**The input:**

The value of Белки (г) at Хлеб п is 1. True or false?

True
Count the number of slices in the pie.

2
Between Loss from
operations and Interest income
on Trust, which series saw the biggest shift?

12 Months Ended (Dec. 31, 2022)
---
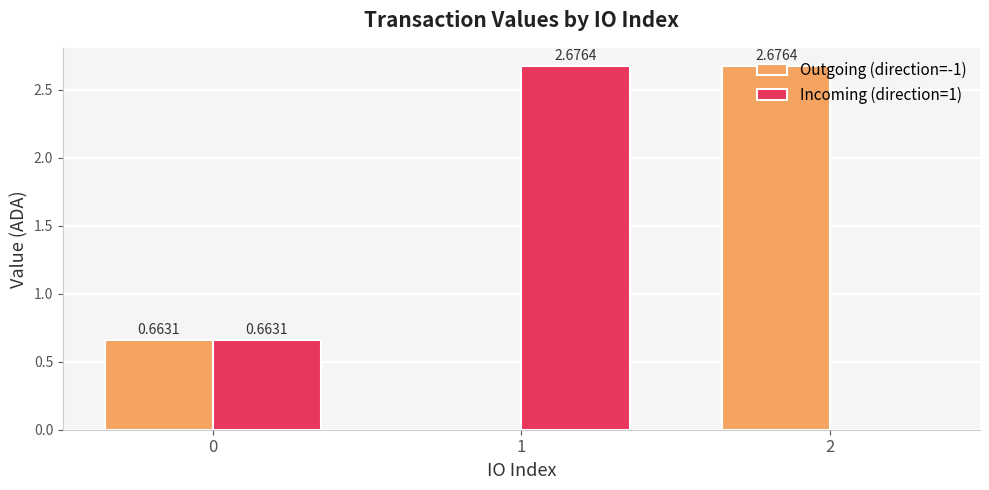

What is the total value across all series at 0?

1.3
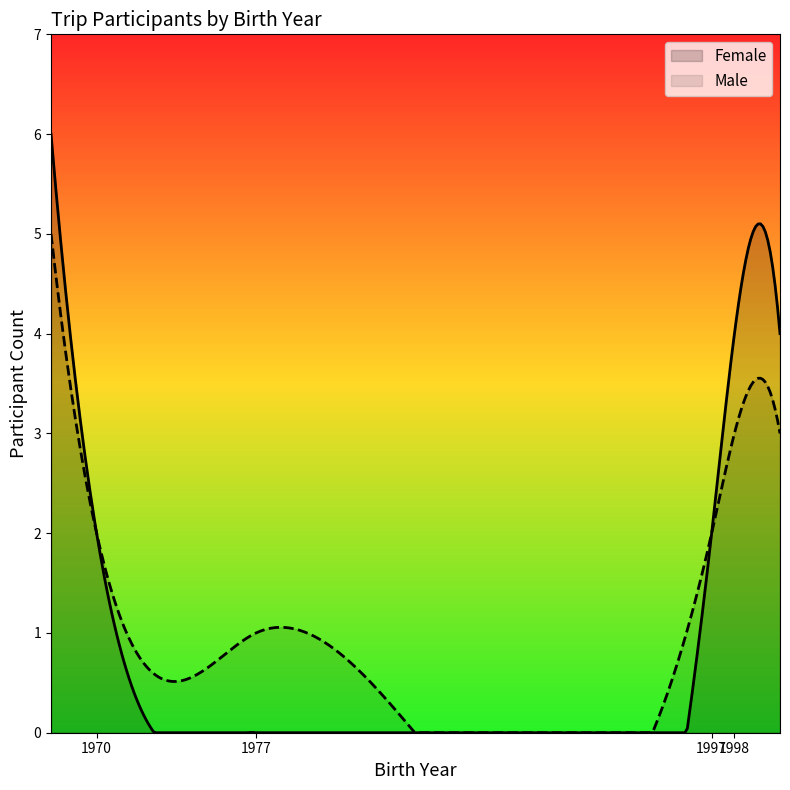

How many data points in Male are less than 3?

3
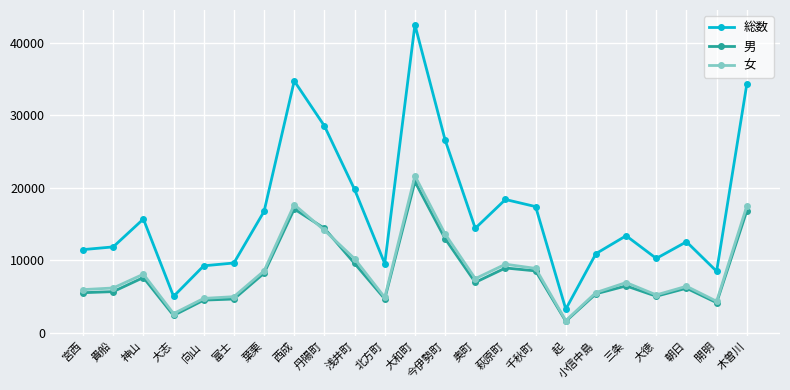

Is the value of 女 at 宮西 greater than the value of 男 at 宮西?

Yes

**What you should do:** Count the lines in the items above that contain the string "series", matching case exactly. Reply with the number alone.

**Reply to the exercise:** 2